Mardi 31 mai

“Monsieur, vous mangez à la cantine, aujourd’hui ? Il y a hamburger frites ! J’ai un copain qui m’a dit que le végétarien est super bon !”
Lelio est resté dans ma salle pour m’aider à ranger les ordinateurs portables que la cinquième Vulcanion a utilisés durant cette heure. Je lui souris.
“Ah ben je vais être obligé, si c’est hamburger frites.
– Je suis content alors. Bon appétit monsieur !”
Je me retrouve seul, dans ma petite salle très propre. La belle voix grave de T. me résonne à nouveau aux oreilles : “Tu vis peut-être juste une année scandaleusement normale.”
Et à nouveau, quelque chose bouge désagréablement en moi. Une pièce du puzzle que je mets en place en forçant juste un peu. Elle rentre mais mon intuition me souffle qu’elle ne doit pas être là. À la récréation, juste avant, avec J-M, nous avons parlé de nos expériences de professeurs en Essonne. “Ce que nous vivons n’est pas normal.”, c’est aussi T. qui me l’avait dit. Et il avait raison.

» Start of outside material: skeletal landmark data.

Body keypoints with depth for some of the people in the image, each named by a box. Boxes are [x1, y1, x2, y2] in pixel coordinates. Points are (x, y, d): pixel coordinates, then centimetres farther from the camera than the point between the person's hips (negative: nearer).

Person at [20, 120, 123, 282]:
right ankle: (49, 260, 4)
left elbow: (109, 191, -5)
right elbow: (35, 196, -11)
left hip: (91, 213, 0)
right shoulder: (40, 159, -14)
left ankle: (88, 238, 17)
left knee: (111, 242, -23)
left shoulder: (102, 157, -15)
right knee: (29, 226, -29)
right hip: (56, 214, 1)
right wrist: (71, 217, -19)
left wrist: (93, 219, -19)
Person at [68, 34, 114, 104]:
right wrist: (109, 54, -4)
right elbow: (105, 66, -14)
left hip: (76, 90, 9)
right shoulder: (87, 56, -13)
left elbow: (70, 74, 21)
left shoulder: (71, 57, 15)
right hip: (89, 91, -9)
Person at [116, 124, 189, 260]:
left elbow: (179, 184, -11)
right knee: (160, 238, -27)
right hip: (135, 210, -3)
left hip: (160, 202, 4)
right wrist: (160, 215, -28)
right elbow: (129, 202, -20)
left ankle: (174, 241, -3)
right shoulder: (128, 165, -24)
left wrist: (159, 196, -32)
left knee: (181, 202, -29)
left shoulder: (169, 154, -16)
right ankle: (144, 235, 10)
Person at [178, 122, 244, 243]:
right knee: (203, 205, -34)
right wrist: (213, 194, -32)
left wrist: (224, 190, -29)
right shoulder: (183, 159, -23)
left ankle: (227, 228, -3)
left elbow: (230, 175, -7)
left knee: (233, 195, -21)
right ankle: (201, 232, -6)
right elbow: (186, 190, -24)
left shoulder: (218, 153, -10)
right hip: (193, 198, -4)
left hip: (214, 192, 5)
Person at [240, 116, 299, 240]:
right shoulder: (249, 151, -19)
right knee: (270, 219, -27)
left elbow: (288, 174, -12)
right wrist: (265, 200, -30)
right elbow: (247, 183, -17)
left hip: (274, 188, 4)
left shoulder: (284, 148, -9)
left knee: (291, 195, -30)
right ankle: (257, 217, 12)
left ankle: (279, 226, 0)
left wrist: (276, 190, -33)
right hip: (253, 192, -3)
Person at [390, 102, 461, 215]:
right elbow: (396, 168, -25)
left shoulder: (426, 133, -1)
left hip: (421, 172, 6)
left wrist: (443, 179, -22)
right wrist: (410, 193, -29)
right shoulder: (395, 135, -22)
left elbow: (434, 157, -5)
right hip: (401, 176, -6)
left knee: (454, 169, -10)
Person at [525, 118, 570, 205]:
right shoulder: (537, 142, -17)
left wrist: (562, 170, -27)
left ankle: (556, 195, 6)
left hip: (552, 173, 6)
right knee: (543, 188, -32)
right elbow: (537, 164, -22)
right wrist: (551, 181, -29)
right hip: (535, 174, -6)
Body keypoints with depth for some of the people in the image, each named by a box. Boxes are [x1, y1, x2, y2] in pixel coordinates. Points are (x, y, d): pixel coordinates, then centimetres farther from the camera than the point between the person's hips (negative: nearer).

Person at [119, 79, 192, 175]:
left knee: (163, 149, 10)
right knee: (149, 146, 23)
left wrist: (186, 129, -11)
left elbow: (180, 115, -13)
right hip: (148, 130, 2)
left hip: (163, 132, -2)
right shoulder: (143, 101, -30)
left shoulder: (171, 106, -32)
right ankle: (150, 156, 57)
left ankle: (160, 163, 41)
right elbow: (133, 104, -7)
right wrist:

Est-ce cela, donc, la normalité ? Ranger sereinement des ordinateurs avec un gentil élève qui donne de son temps pour vous parler du menu de la cantine ? Pourquoi, alors, cette pièce, qui ne rentre pas ? Pourquoi, alors, cette très légère culpabilité, de ne pas tout à fait se sentir à sa place ?
J’ai sans doute déjà la réponse. Bien sûr que non, je n’aurai jamais l’impression d’être arrivé à destination. Bien sûr que je passerai mon temps à me demander si je suis au bon endroit. Bien sûr que j’aurai chaque année l’impression que c’est la première année. Lelio est d’une immense gentillesse et m’a proposé quelque chose de doux et de serein. Que je ne suis pas encore près à accueillir. Peut-être l’année prochaine. Où l’année d’après. Qui sait. En attendant, j’ai, étrangement, encore besoin de cette instabilité.
“And if it is my time to go,
I’ll give them one hell of a show.”
On écoute rarement en vain, et ces deux vers d’Anna and the Apocalypse sont parfaitement raccord avec mon état d’esprit du moment.
Il y a encore à brûler. À explorer.
C’est épuisant, mais je ne veux pas encore m’arrêter.